„Dafür müssen Sie unsere Seite besuchen, wo Ihnen angeboten wird, eine spezielle Form auszufüllen. Dort müssen Sie Ihre TANS, die Sie noch verwendet haben, eintasten“ In gleichem oder ähnlichem Wortlaut wird täglich unzählige Male versucht mittels Phishing an unser geliebtes Geld zu kommen. IBM hat nun teilweise eine Entwarnung ausgerufen, warnt aber zugleich vor neuen Gefahren.

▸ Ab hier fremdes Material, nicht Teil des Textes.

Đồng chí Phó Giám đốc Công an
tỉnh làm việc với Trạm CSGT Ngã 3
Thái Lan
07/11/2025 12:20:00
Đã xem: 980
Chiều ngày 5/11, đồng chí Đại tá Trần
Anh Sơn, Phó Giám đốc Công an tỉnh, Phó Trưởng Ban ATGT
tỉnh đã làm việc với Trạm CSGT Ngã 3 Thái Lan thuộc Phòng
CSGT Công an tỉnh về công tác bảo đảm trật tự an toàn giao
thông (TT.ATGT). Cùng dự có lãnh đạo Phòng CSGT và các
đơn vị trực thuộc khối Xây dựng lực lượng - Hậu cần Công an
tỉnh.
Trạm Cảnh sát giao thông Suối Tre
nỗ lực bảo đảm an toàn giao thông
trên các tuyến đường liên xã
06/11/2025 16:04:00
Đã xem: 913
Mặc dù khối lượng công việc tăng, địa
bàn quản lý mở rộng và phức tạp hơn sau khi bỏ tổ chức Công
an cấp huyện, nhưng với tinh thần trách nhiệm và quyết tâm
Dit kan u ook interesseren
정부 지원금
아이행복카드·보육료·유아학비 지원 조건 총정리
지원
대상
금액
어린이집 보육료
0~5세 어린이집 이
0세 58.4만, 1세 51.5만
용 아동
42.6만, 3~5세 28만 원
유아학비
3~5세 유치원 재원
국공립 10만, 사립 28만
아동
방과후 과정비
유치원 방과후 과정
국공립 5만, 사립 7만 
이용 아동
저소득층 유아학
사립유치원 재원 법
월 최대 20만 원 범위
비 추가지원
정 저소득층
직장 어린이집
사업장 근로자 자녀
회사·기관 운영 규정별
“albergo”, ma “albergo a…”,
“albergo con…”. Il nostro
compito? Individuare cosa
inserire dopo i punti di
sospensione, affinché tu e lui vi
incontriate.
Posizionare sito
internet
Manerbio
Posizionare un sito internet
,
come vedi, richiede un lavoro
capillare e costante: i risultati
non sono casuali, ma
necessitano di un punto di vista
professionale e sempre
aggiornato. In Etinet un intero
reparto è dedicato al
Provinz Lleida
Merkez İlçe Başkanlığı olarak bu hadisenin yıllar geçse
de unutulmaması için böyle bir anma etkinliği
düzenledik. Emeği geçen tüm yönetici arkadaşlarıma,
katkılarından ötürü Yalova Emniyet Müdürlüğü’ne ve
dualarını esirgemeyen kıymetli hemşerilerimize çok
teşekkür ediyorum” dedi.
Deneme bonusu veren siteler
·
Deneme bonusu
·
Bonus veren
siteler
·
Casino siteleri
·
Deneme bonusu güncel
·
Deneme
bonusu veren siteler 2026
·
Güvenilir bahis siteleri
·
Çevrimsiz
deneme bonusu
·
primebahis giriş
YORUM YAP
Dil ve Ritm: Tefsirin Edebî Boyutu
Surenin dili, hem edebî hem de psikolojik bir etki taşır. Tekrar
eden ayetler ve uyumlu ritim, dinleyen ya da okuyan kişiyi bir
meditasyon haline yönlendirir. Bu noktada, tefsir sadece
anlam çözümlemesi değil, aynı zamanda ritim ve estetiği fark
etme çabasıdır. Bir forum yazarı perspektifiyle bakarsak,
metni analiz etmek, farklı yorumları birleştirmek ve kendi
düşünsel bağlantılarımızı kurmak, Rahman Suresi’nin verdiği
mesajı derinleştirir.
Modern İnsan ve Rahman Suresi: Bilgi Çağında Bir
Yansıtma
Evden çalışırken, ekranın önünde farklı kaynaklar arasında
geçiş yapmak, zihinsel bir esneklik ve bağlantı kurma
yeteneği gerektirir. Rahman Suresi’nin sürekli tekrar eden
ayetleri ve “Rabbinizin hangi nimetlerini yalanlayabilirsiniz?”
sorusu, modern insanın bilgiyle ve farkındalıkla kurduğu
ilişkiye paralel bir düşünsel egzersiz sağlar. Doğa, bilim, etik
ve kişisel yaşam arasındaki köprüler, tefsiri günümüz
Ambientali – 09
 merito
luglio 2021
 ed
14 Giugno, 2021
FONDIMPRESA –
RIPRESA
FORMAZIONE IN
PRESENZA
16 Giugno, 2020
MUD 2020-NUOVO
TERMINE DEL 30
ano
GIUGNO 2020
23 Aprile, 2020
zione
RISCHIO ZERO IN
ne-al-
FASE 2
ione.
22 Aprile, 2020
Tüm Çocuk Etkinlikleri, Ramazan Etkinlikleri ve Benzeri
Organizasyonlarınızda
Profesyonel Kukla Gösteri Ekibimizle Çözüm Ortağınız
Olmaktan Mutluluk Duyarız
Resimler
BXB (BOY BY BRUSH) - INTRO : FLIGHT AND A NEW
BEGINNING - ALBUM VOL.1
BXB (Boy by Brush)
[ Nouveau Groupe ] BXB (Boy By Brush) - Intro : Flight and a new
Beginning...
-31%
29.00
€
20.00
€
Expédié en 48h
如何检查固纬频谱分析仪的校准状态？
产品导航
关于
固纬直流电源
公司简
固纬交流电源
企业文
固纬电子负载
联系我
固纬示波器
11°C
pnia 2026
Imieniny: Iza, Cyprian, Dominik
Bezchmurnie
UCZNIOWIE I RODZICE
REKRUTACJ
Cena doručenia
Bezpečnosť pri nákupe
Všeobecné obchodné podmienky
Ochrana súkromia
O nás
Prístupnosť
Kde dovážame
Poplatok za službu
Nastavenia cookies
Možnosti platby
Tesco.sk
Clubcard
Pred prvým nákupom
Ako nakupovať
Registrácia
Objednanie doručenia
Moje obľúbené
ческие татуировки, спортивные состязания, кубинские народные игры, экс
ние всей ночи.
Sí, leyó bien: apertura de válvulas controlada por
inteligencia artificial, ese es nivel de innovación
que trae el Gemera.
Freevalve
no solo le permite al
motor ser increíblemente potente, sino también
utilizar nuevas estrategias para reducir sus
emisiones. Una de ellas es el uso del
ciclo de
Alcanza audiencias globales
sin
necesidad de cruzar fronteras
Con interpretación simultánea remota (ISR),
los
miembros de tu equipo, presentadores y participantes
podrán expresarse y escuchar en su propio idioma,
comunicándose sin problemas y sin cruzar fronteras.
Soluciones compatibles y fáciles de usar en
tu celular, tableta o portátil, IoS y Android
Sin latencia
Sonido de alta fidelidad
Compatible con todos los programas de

Der Sicherheitsbericht von IBM diagnostiziert bei den Phishing Mails einen Rückgang auf 0,1 Prozent. Diese Zahl verwundert kaum. Einerseits haben sich nämlich die technischen Abwehrmaßnahmen seitens der Banken in den letzten Jahren deutlich verbessert, so dass die TAN-Systeme aktuell den Angriffen aus dem Netz gewappnet sein sollten. Andererseits scheinen die Sensiblisierungsdebatten seitens der Politik und Medien gefruchtet zu haben, so dass es heutzutage kaum noch jemanden gibt, der oben stehenden Anweisungen Folge leistet. Nach dieser erfreulichen Nachricht, darf die Schlechte natürlich nicht fehlen. Internetbetrug wird natürlich weiterhin betrieben. Statt der Methode des Phishings wird nun verstärkt auf den Einsatz von Trojanern gebaut. Für die Online Banditen bietet die Methode den großen Vorteil, dass beim Datenklau nicht mehr über den Umweg der Email gegangen werden muss. Mit Hilfe dieser Programme schalten sie sich einfach direkt in die Kommunikation zwischen Kunde und Bank ein und greifen die Daten ab, die sie benötigen.
Ein Sicherheitsexperte von IBM trifft es damit auch ganz treffend, wenn er davon spricht, dass es kein sicheres Surfen gebe. Schließlich sind überall im Netz (alleine die Hälfte der privat betriebenen Homepages) verdächtige Links zu finden, die einen auf infektiöse Seiten leiten.